#### ASSIGNED TASK
Each line of the listing that holds "temperature" counts once; report how many there are, and nothing more.

★ ★ ★ ★ ★ ★ ★

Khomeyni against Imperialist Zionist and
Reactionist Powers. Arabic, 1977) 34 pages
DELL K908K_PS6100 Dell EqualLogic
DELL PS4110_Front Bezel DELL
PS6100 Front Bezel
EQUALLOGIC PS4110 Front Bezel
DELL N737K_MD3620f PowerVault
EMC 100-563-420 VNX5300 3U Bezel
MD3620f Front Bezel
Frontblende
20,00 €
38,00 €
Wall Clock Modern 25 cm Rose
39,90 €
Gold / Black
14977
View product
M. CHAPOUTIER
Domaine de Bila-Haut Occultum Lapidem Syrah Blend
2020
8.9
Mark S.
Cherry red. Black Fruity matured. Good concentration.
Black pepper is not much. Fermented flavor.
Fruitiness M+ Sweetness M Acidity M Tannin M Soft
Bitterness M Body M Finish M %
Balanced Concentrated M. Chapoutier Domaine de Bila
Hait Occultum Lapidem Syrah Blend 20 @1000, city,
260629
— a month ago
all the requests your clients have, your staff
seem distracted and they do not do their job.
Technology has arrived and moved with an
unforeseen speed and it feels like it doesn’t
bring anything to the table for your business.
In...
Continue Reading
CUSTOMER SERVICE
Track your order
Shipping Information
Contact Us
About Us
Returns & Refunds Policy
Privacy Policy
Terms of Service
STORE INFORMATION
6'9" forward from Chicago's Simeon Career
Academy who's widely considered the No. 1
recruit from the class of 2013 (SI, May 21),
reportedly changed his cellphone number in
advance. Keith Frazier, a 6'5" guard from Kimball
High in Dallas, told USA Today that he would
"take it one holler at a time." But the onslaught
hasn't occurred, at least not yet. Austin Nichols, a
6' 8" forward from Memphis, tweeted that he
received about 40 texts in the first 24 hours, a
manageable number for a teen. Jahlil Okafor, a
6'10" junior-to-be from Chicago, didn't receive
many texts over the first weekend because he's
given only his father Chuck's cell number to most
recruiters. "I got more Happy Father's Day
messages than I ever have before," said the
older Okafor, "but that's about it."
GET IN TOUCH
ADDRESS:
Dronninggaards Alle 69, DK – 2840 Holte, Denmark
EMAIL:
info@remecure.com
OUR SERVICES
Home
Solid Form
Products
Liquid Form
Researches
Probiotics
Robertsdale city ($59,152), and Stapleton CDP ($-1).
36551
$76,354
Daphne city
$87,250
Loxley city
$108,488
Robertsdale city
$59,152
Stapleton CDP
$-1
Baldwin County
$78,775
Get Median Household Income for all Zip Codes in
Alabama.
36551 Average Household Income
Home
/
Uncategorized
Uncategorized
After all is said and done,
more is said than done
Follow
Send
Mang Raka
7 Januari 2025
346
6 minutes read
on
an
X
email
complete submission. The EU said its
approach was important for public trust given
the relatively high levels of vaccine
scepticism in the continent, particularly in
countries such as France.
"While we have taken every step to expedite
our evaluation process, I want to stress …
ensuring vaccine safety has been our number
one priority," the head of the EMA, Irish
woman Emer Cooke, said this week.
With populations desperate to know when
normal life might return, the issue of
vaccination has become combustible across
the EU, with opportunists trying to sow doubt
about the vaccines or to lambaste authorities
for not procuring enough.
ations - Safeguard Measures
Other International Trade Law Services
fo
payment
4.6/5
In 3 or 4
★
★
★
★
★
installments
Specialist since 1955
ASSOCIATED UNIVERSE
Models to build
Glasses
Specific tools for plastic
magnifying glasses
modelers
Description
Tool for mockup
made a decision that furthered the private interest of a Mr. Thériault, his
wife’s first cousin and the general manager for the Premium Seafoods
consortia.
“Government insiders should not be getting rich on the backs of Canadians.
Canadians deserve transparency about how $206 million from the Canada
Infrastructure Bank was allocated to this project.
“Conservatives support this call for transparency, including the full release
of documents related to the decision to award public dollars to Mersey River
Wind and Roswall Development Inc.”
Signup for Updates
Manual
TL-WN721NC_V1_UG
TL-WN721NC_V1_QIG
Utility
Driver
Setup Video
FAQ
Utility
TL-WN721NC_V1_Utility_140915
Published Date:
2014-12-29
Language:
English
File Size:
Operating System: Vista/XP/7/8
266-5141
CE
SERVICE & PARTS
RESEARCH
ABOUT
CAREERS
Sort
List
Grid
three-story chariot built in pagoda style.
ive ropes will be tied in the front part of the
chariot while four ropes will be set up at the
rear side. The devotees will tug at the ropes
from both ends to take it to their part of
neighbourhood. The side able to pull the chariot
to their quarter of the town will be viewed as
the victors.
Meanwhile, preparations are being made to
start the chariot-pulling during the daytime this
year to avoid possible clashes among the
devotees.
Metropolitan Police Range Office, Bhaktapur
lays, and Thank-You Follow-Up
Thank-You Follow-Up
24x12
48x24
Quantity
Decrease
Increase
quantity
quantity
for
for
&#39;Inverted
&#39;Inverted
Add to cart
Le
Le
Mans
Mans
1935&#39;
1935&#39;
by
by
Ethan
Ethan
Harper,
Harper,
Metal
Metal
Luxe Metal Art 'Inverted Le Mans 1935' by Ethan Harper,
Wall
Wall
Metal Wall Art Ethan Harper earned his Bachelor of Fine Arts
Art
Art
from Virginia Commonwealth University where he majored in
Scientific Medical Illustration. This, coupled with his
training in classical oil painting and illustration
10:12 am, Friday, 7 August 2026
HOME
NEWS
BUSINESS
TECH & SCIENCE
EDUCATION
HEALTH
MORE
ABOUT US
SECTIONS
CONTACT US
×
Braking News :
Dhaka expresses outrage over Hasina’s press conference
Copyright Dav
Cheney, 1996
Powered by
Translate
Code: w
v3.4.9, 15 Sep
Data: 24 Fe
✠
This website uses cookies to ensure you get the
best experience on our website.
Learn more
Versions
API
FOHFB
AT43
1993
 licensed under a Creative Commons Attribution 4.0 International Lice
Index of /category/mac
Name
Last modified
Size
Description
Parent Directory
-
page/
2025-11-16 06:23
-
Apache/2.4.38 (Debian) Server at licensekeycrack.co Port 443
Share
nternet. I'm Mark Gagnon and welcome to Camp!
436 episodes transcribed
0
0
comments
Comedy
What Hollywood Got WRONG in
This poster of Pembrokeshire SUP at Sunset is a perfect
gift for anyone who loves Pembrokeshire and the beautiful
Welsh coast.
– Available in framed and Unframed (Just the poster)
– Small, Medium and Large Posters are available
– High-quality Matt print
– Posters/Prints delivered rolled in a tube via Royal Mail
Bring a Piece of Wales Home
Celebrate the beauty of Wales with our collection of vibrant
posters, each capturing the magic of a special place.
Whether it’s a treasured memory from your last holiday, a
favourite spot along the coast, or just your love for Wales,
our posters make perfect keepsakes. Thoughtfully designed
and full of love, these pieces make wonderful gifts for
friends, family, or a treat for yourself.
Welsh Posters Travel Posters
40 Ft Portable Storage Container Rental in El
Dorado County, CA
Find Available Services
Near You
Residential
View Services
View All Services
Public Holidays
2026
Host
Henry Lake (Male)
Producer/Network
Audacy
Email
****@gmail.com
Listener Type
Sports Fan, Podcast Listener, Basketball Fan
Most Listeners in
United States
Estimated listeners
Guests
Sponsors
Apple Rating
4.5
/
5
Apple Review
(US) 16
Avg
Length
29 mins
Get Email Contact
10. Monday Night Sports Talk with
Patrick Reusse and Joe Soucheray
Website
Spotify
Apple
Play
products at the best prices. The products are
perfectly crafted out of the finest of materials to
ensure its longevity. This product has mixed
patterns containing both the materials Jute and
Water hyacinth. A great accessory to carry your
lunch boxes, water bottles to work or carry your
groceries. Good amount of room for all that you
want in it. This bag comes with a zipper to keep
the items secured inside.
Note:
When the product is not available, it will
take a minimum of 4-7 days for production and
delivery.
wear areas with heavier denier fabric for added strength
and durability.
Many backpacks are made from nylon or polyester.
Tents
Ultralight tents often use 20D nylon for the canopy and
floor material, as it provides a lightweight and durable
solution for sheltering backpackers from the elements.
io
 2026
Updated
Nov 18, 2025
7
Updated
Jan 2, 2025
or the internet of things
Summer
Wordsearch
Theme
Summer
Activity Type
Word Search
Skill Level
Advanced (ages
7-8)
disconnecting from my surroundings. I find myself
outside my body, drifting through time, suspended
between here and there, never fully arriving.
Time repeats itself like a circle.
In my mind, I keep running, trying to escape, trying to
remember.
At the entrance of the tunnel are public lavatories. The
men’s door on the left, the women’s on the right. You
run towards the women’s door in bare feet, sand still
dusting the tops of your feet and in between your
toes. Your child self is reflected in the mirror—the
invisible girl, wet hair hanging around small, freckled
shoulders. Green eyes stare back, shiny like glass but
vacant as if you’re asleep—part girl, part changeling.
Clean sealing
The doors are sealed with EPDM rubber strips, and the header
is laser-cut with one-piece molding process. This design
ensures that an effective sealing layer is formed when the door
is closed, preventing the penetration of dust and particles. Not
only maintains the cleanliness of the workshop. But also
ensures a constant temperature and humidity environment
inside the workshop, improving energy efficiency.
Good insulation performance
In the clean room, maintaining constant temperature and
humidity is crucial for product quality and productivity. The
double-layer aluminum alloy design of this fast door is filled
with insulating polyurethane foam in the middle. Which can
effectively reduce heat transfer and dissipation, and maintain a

★ ★ ★ ★ ★ ★ ★

#### ANSWER TO THIS PROBLEM
2